▶ Required action: Print the lines from the one containing "click(532, 495)" through the end of the material below, both included, exactly as they appear and without pictures.

--- Dataset content ---

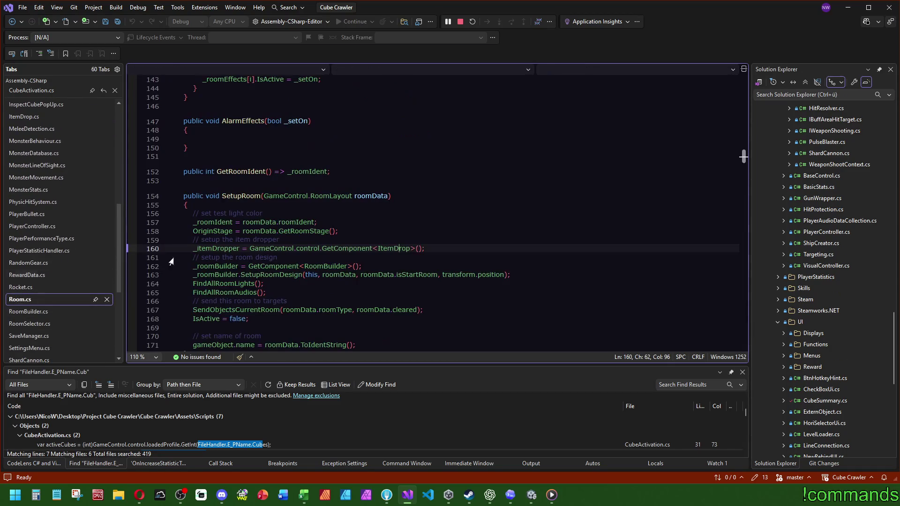
click(243, 196)
scroll(311, 205, down, 3)
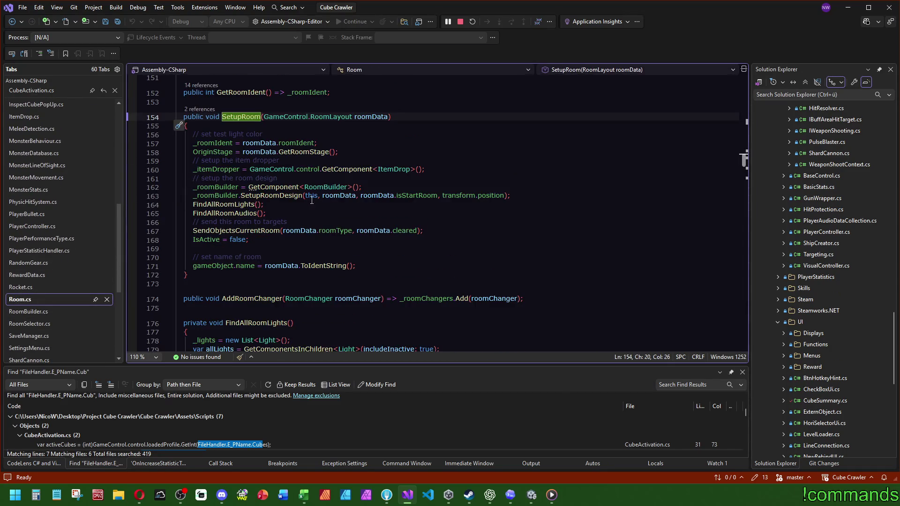
ctrl+click(271, 196)
scroll(335, 242, down, 13)
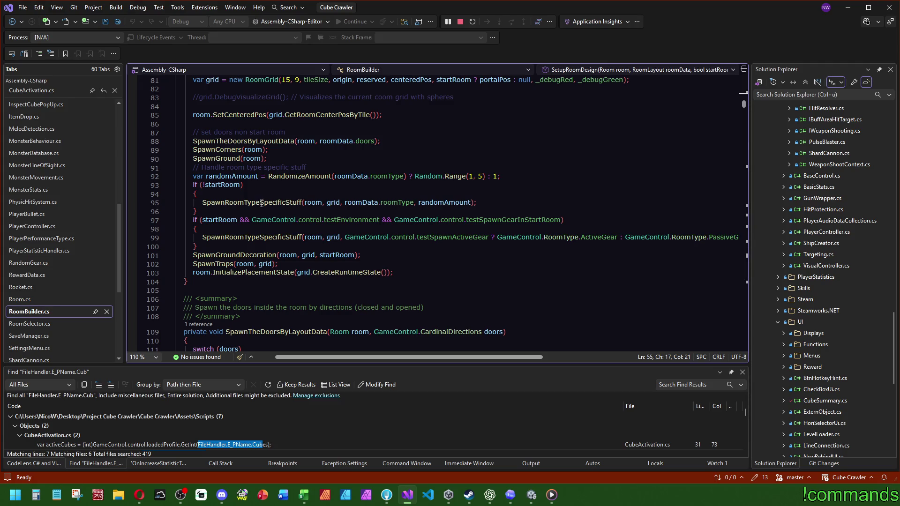
click(280, 203)
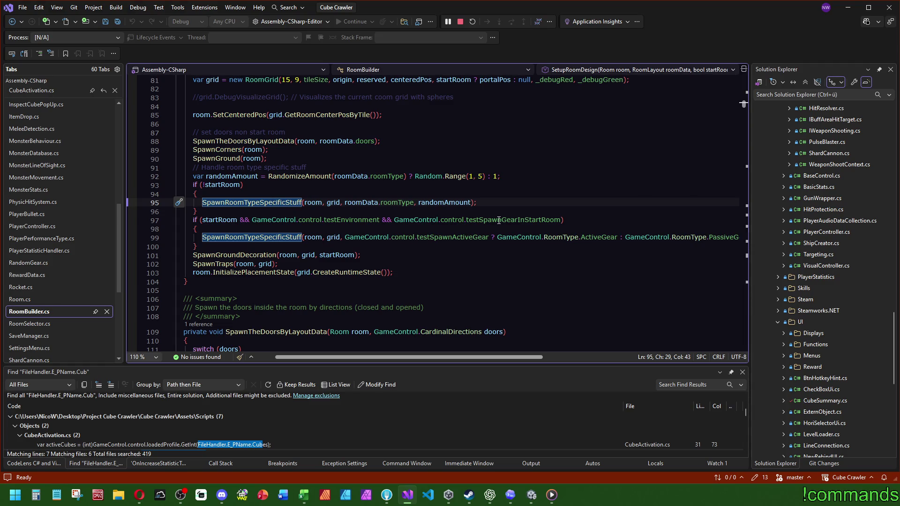
click(532, 495)
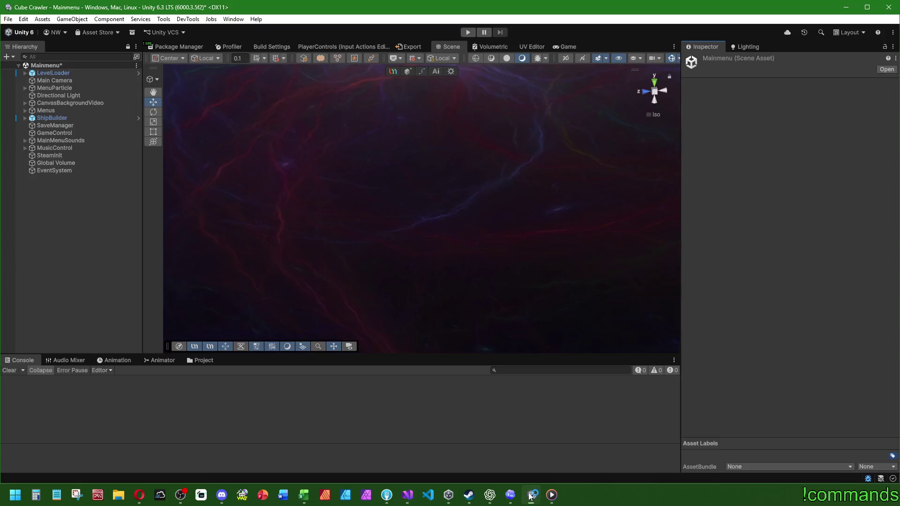
Check GameControl's test settings in the Inspector, then go back to Visual Studio.
click(66, 133)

---

▶ Reply:
click(532, 495)
Check GameControl's test settings in the Inspector, then go back to Visual Studio.
click(66, 133)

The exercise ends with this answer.